Post by Nick Knight on Apr 22, 2024 4:30:30 GMT
{Nick Knight sits on the balcony of his hotel room watching the people below. His breakfast was finished and he was fighting the urge to go back to bed because he'd been out late taking in Amsterdam’s famed red light district.
He turns on the camera he has set up on a tripod in the corner and clears his throat before pressing play.}
Twenty-five years ago this Thursday a kid with a pair of second-hand boots and tights ordered out of a catalog hitchhiked to Tijuana to have his very first professional wrestling match. He was way too skinny and had absolutely no business being inside of a ring, but like every other sixteen-year-old in the history of our species, he was too fucking stubborn to listen to anyone.
{A big smile comes on Nick's face.}
My wives will tell you that hasn’t changed much because I’m still a stubborn son of a bitch.
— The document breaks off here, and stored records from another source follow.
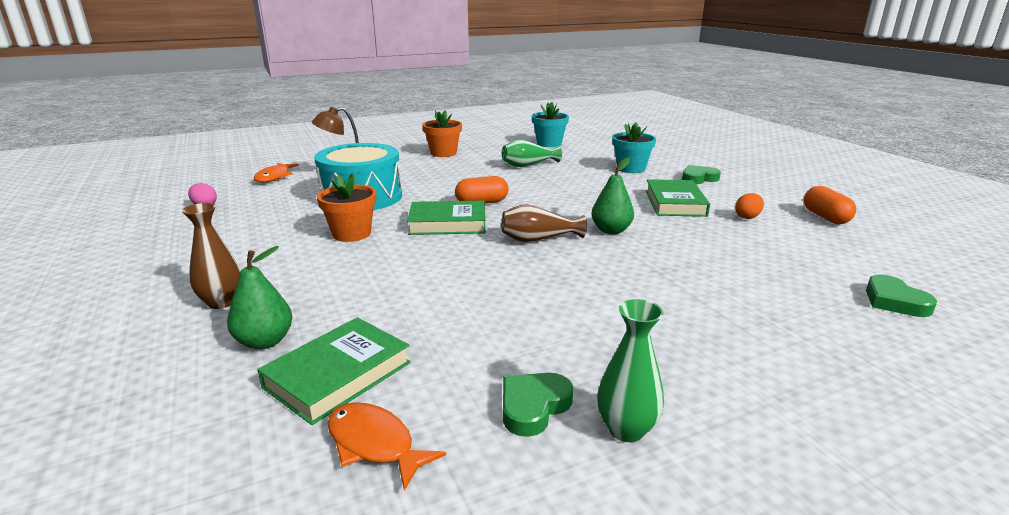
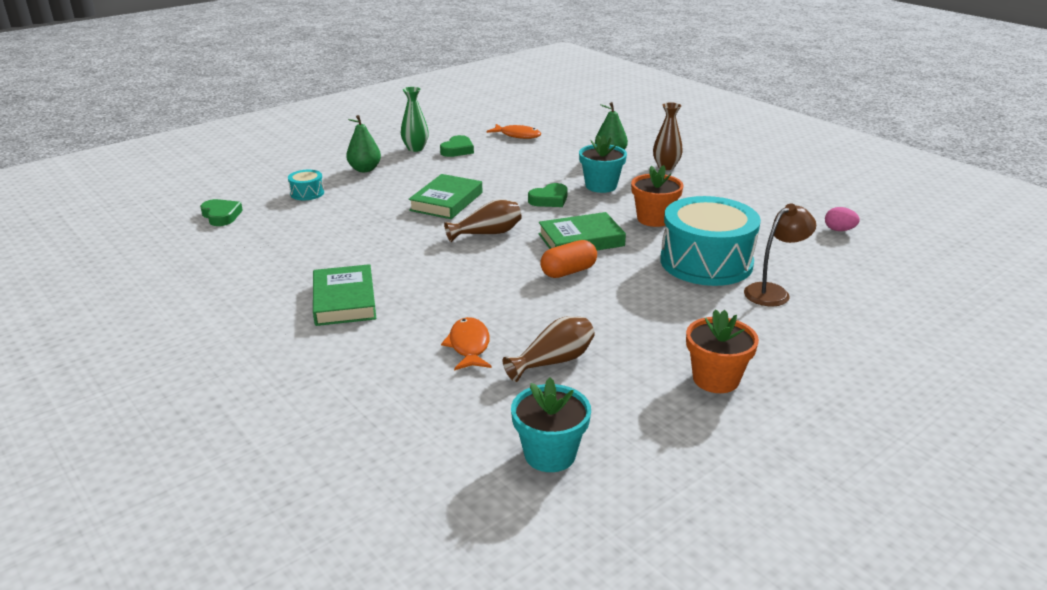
camera: 165 degrees right, 5 degrees up
orange fish [254,163,299,183] -> orange fish moved to [441,317,492,370]
green book [257,317,411,425] -> green book moved to [408,174,482,219]
green vase [502,140,562,167] -> brown vase [502,316,595,382]
green pear [591,157,634,234] -> green pear moved to [346,115,381,172]
turquoise flower pot [612,122,656,173] -> turquoise flower pot moved to [579,135,627,193]
green heart [682,165,721,184] -> green heart moved to [528,183,568,207]
orange egg [735,193,764,219] -> none
orange capsule [804,186,856,224] -> none
none -> turquoise drum [288,170,324,200]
I won’t deny that one bit but two and a half decades worth of mistakes comes a whole lot of wisdom. I’m no longer a snot-nosed punk full of piss and vinegar and ready to take on the world. I’m a forty-one-year-old man who has learned to pick his battles and fight like Hell to accomplish my goals.
The only problem I’ve had lately is that my battles keep changing. Six months ago I had one goal: to become Invictus Champion and make that title mean something. I promised that I was going to take on all comers and bust my ass to make IWF a better place because a strong IWF means a strong professional wrestling business. I don’t give a fuck what Roberto Verona has said I was being the ultimate company man and he was making a shitload of money off of my blood, sweat, and tears.
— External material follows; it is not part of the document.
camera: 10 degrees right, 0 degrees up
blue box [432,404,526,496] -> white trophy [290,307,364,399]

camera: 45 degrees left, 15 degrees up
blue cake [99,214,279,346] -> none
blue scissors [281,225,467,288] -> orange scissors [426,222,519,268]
Sitting back and watching his bloated bank accounts grow just simply wasn’t enough for Verona. No, he had to come back and put his filthy little fingers in everybody’s pie. I mean, he’s got his thought police running around attacking anyone who has the balls to speak out against him, and poor Jessica Reed is trying to rehabilitate people to keep them off of the CEO’s shitlist. How long is it going to be before Bertie has us calling him Big Brother?
{Knight runs his hands over his shaved head and lets out a long sigh.}
Sadly, I can’t even worry about Roberto Verona right now because I have to deal with an asshole from my past. Gregor Winter, you used to be someone I was proud to have helped in this business, but since that bullshit with The Church of Crosse, I've been filled with nothing but regret.
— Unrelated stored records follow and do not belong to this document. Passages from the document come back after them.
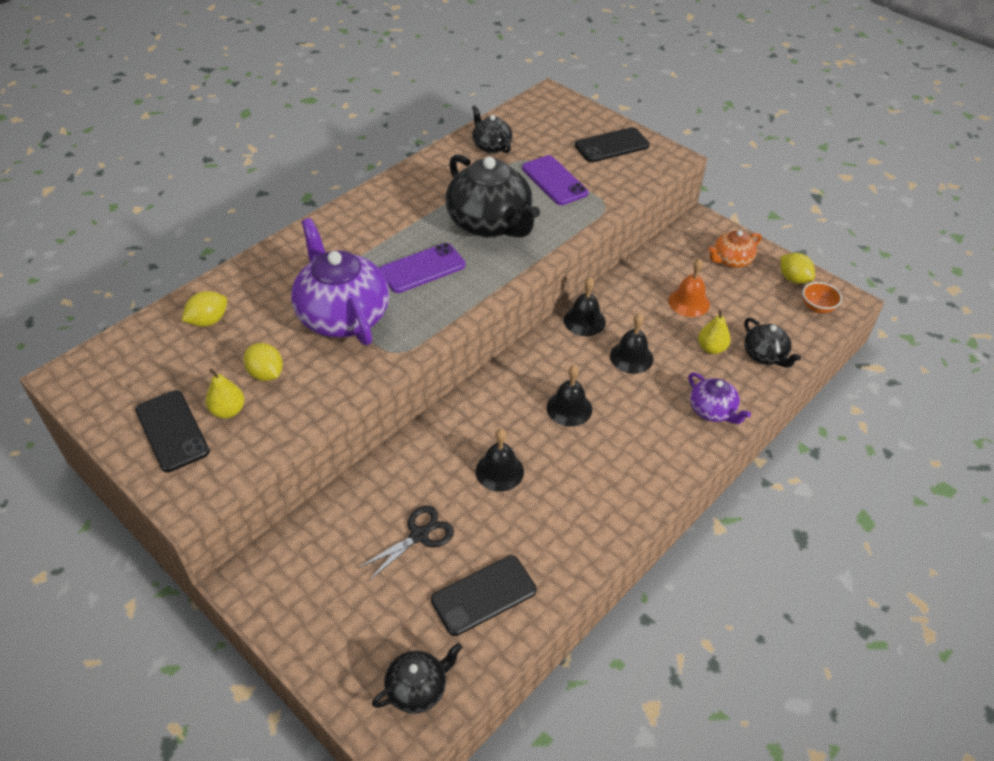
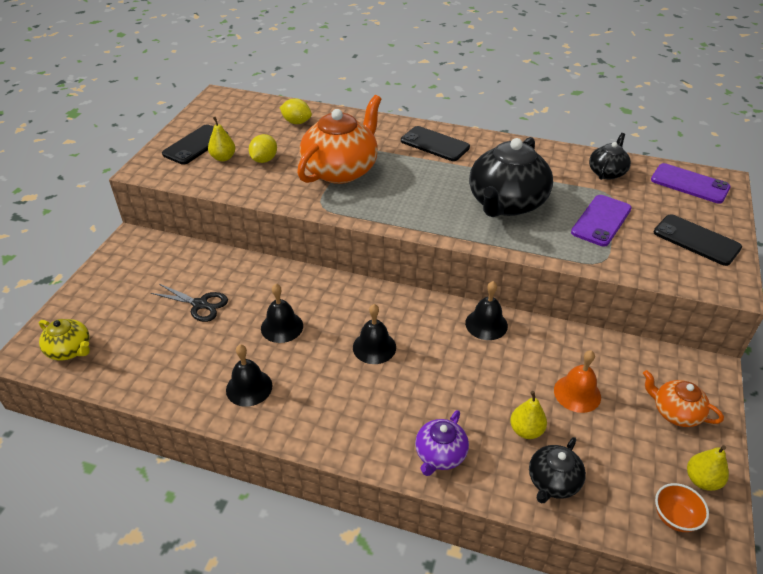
camera: 65 degrees right, 5 degrees down
purple teapot [291,218,389,345] -> orange teapot [297,95,382,184]
black teapot [372,643,462,713] -> yellow teapot [39,319,90,361]
purple phone [379,243,466,293] -> purple phone moved to [651,163,731,204]
black phone [431,555,536,636] -> black phone moved to [401,126,470,161]
black bell [610,313,653,374] -> black bell moved to [226,345,272,407]
yellow lemon [780,253,815,284] -> yellow pear [687,445,729,491]

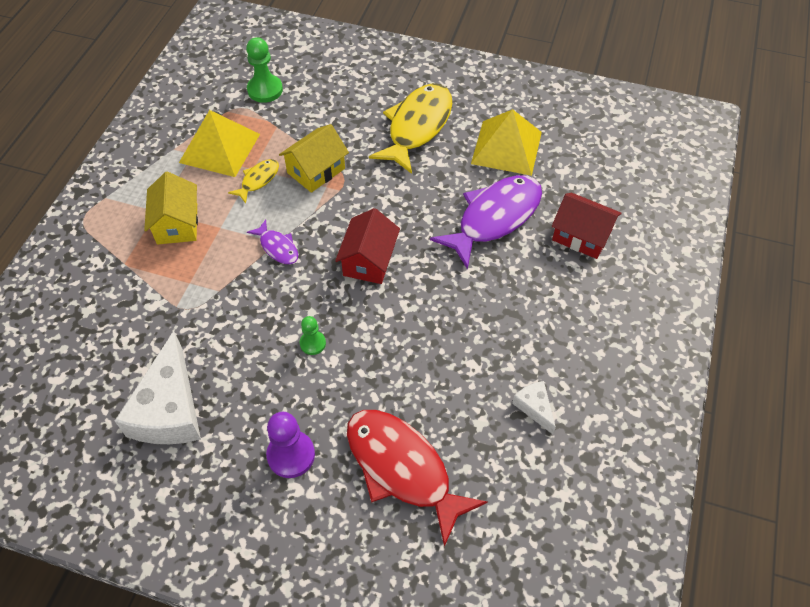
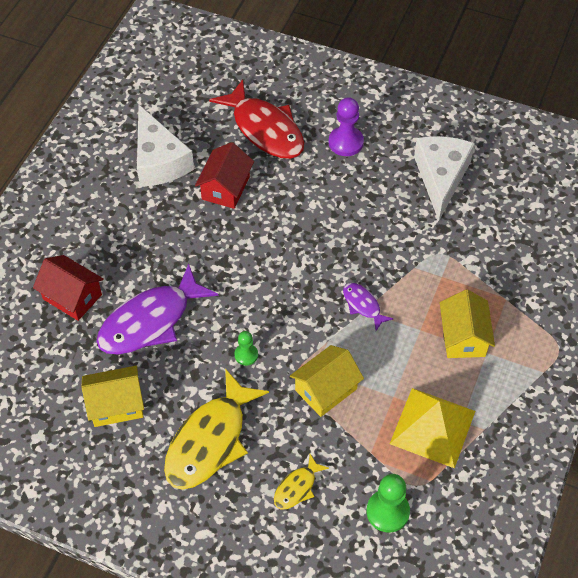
camera: 175 degrees left, 0 degrees up
yellow fish [228,159,279,203] -> yellow fish moved to [274,454,329,510]
green pawn [300,316,326,355] -> green pawn moved to [235,331,258,366]
red house [335,208,400,284] -> red house moved to [195,142,254,209]
yellow pyramid [471,109,542,176] -> yellow house [81,366,144,427]
white cheese [512,381,556,434] -> white cheese [137,105,194,187], size x2.12

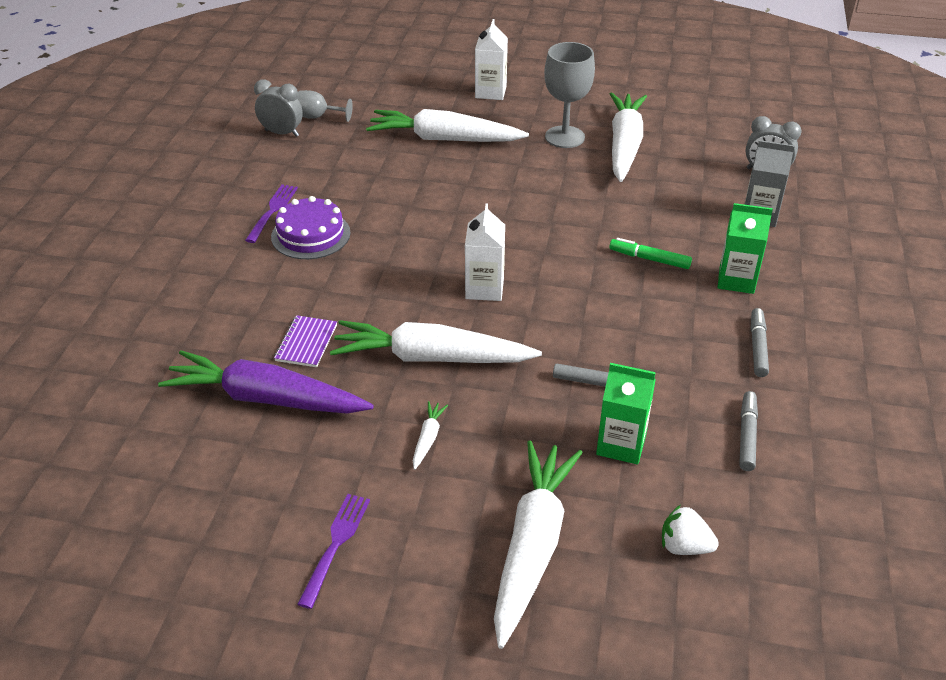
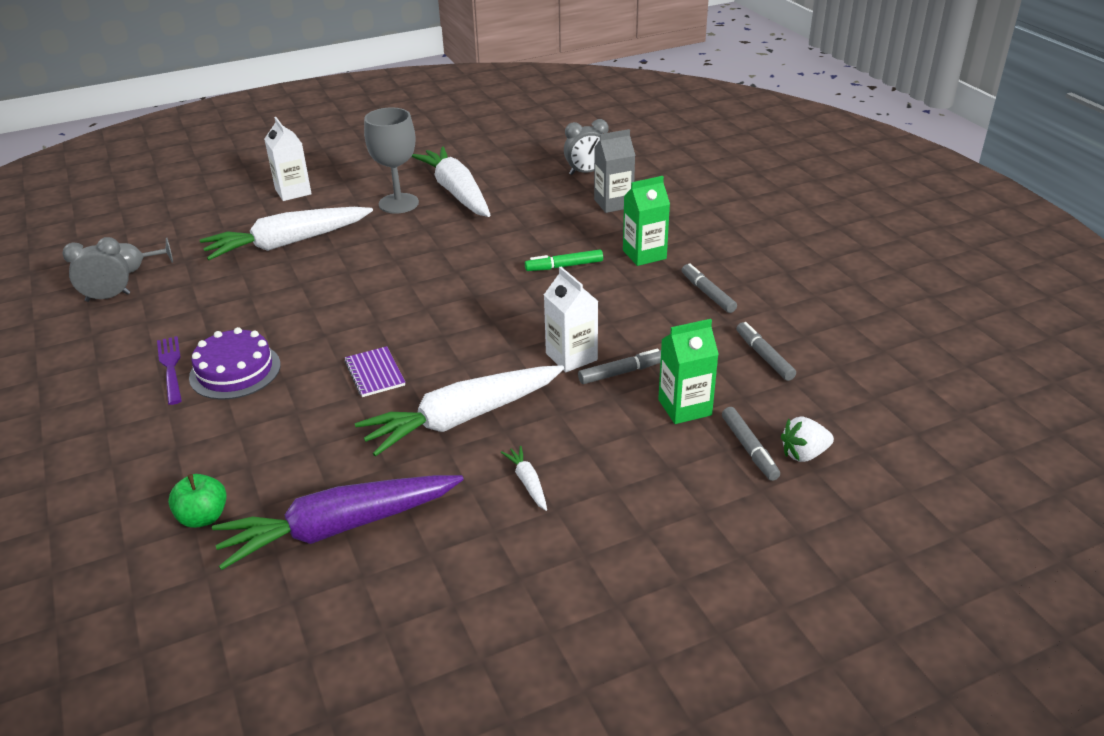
camera: 35 degrees left, 5 degrees down
purple notebook [274,315,337,367] -> purple notebook moved to [345,346,405,397]
purple fork [297,494,370,609] -> none
white carton [465,203,505,301] -> white carton moved to [544,267,598,372]
white carrot [494,440,583,649] -> none
none -> green apple [168,474,227,528]
none -> grey marker [722,407,780,481]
Gregor, when you were sleeping on my couch because you had nowhere else to go I saw potential in you. I thought you could one day be the World Champion, but instead, you've turned into a wackjob cult leader just like my brother.
Hell, you even have to have other people fight your battles just like Lou. He was always a spineless piece of shit, but what the fuck happened to you? The guy I met ten years ago was a badass that had just returned from serving his country, but now you're a fucking pussy that let women fight all of your battles for you.
I guess it's a good thing you've been able to surround yourself with a pack of bad bitches, well at least Itami is because she pushed me to my limit two weeks ago. She might have even beat me but we'll never know because of your grand scheme. It was a scheme that backfired and I still walked out of London as the Invictus Champion.
{Knight stands and stretches his spine loudly popping causing him to grimace.}
I thought the match would end and The MOD would be out of my hair, but I was wrong. I'm not sure if Gregor went and kissed Verona's ass or Roberto thought it would make for good ratings, but this week I find myself going one on one with the latest member of The MOD. A woman that, except for her slipping some brass knuckles to Itami a couple of weeks ago, I know absolutely nothing about. It’s like she just appeared out of nowhere because I can’t find a fucking thing about her anywhere online.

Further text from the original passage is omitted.